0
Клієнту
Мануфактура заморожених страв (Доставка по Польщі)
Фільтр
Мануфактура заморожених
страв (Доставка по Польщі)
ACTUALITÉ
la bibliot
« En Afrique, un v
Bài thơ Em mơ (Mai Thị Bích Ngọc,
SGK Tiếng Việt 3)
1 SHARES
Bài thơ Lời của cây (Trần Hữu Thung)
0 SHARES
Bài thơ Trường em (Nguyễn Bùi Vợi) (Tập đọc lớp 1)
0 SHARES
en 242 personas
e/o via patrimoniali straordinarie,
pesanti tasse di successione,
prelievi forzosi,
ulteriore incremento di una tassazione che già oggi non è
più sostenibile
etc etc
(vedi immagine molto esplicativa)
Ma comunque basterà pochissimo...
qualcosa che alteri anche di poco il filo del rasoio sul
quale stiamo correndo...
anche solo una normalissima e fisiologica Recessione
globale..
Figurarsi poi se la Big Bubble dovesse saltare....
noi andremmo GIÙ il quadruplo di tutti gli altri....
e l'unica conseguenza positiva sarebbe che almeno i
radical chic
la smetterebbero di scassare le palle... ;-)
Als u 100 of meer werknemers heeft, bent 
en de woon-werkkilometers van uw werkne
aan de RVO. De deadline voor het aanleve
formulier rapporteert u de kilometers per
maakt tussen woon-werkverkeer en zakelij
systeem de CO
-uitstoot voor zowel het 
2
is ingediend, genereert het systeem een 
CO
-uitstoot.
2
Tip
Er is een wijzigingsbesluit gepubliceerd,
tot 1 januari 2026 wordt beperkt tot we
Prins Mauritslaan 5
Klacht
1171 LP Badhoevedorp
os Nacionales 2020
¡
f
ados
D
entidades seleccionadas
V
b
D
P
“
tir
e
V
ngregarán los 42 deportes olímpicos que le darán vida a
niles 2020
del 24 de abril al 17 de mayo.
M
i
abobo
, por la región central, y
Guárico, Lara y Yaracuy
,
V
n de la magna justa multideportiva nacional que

▬▬▬▬▬▬▬▬▬▬

What needs to be done
Reproduce the items unchanged, starting at their first line and ending at the line that contains "Figurarsi poi se", with both of those lines included.

Your response
0
Клієнту
Мануфактура заморожених страв (Доставка по Польщі)
Фільтр
Мануфактура заморожених
страв (Доставка по Польщі)
ACTUALITÉ
la bibliot
« En Afrique, un v
Bài thơ Em mơ (Mai Thị Bích Ngọc,
SGK Tiếng Việt 3)
1 SHARES
Bài thơ Lời của cây (Trần Hữu Thung)
0 SHARES
Bài thơ Trường em (Nguyễn Bùi Vợi) (Tập đọc lớp 1)
0 SHARES
en 242 personas
e/o via patrimoniali straordinarie,
pesanti tasse di successione,
prelievi forzosi,
ulteriore incremento di una tassazione che già oggi non è
più sostenibile
etc etc
(vedi immagine molto esplicativa)
Ma comunque basterà pochissimo...
qualcosa che alteri anche di poco il filo del rasoio sul
quale stiamo correndo...
anche solo una normalissima e fisiologica Recessione
globale..
Figurarsi poi se la Big Bubble dovesse saltare....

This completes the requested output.